*HOW TO COMPLETE THIS TASK*.
Count the lines containing "loop" in the entries underneath, and state that count without anything else.

*SUPPLIED DATA*.

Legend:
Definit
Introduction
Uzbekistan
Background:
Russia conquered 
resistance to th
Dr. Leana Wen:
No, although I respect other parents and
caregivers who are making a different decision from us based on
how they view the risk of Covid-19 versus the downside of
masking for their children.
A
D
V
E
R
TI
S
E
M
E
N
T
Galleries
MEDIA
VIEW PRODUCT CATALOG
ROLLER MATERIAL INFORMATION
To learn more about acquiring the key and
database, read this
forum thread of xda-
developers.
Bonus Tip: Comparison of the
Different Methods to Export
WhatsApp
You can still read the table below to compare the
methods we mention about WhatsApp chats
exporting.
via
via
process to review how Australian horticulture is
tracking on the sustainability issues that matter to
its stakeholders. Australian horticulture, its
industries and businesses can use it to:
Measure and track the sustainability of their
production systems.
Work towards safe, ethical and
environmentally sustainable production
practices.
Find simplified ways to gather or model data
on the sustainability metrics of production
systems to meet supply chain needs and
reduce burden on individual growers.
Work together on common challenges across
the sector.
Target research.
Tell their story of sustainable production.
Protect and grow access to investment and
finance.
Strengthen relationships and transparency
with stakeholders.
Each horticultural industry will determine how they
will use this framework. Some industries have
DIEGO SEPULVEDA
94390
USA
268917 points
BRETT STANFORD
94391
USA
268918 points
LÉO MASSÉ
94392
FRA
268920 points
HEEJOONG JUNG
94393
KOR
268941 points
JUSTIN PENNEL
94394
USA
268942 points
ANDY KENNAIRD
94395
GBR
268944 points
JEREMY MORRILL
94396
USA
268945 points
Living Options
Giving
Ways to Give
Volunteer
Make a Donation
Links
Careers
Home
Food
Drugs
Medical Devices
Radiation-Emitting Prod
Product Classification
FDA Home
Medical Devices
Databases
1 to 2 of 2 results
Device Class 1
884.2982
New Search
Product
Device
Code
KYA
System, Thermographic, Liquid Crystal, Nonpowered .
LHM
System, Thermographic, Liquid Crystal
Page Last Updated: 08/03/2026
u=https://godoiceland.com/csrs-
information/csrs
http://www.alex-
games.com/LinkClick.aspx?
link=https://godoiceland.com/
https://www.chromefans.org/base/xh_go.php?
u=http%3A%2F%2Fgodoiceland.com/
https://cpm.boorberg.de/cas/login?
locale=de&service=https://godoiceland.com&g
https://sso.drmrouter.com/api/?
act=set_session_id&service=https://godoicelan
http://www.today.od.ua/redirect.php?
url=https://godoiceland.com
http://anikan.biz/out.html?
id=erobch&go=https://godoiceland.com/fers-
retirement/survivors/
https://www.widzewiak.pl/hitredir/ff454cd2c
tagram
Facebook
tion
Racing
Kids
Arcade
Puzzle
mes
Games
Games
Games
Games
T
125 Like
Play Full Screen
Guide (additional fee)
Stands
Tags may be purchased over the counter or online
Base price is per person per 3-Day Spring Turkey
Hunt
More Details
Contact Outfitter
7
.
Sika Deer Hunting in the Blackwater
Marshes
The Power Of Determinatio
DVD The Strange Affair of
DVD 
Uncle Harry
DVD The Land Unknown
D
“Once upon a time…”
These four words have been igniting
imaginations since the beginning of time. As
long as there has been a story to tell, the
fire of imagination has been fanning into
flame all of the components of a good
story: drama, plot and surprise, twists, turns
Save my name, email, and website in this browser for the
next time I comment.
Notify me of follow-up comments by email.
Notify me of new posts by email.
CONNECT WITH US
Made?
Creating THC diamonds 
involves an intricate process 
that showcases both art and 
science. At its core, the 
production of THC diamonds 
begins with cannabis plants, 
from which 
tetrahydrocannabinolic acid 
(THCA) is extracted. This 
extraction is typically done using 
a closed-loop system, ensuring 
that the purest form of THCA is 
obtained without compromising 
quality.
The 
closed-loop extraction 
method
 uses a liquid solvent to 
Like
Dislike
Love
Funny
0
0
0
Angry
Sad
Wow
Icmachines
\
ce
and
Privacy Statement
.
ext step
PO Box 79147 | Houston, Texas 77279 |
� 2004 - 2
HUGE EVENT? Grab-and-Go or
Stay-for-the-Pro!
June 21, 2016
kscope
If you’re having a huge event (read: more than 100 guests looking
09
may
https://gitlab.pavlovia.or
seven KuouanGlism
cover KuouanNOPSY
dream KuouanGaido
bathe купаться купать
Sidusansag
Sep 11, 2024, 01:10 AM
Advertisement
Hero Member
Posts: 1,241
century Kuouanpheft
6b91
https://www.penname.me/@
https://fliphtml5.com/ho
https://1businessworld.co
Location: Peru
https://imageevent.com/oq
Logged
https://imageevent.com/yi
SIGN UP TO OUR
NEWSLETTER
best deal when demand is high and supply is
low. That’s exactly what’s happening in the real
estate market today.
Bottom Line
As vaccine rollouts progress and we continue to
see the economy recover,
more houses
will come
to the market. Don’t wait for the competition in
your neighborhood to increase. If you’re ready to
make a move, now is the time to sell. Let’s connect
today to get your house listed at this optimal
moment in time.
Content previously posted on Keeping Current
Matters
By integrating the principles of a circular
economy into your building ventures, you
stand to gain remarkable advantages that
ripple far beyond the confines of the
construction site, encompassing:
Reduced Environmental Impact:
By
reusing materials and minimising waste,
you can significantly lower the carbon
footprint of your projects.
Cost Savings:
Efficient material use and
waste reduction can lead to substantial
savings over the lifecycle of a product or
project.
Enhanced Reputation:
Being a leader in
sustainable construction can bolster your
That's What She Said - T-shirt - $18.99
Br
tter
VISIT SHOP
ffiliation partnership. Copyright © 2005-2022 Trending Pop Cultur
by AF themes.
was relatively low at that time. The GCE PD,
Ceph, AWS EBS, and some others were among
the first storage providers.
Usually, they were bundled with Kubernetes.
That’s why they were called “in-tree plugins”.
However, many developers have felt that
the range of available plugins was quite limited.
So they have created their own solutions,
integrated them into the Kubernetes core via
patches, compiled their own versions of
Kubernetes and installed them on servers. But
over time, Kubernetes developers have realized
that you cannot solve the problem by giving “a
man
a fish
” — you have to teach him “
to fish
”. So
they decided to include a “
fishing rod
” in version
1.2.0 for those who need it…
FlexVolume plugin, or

*FINISHED TASK*.
2